■ ページ本文
▽

- 著者
-
澤津橋 基広
- 出版者
- 一般社団法人 日本耳鼻咽喉科頭頸部外科学会
- 雑誌
- 日本耳鼻咽喉科学会会報 (ISSN:00306622)
- 巻号頁・発行日
- vol.124, no.1, pp.14-20, 2021-01-20 (Released:2021-02-01)
- 参考文献数
- 20
1999年に世界アンチ・ドーピング機構 (WADA) が設立され, 五輪では2004年アテネ開催からこのWADA規程によって行われるようになった. 毎年改訂される WADA 規程の禁止表国際基準で, 現役アスリートには使用できない薬物が示されているが, アレルギー疾患の有病率が約50%の現在, トップアスリートの治療にかかわる機会は極めて低いものの, ドーピングコントロール下にある国体選手など, 一般のアマチュア選手を治療する機会は, どの医師でもその可能性はある. 誤った知識で, アスリートに対するアレルギー性鼻炎の治療が制限され, 競技パフォーマンスを下げることがないように, どのような薬剤が禁止薬物で, どのような医療行為が禁止なのか, 医療関係者は, ある程度知識を持つ必要はある. 特に, アレルギー性鼻炎患者は, 気管支喘息やアトピー性皮膚炎の合併も少なくなく, フェキソフェナジン・プソイソエフェドリン配合薬や糖質コルチコイド, 交感神経 β 2 受容体作動薬などの正しい知識が求められる.

△

■ 課題の指示
次の1.、2.、3.がページ本文の内容と合っているかを「はい」か「いいえ」で答え、判断の決め手となる本文の語句をそのまま引用せよ。1. WADAは1999年に設立された。2. 五輪でWADA規程が適用されるようになったのは2000年のシドニー開催からである。3. アレルギー疾患の有病率は現在約30%とされている。 データはページ本文とは別の出典によるものである。

■ 提示データ
▽

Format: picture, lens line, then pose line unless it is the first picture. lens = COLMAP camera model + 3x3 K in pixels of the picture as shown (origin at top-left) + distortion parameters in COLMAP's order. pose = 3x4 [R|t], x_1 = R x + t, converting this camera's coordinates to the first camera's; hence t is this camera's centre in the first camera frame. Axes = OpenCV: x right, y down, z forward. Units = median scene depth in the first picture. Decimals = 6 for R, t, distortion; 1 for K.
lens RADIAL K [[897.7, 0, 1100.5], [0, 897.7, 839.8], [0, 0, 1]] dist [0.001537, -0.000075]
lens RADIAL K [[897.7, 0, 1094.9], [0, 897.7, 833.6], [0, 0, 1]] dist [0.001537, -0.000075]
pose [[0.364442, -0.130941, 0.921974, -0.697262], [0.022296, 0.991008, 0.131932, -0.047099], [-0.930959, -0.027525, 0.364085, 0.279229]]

△

■ 解答例
1. はい。「1999年に世界アンチ・ドーピング機構 (WADA) が設立され」
2. いいえ。「五輪では2004年アテネ開催からこのWADA規程によって行われるようになった」
3. いいえ。「アレルギー疾患の有病率が約50%の現在」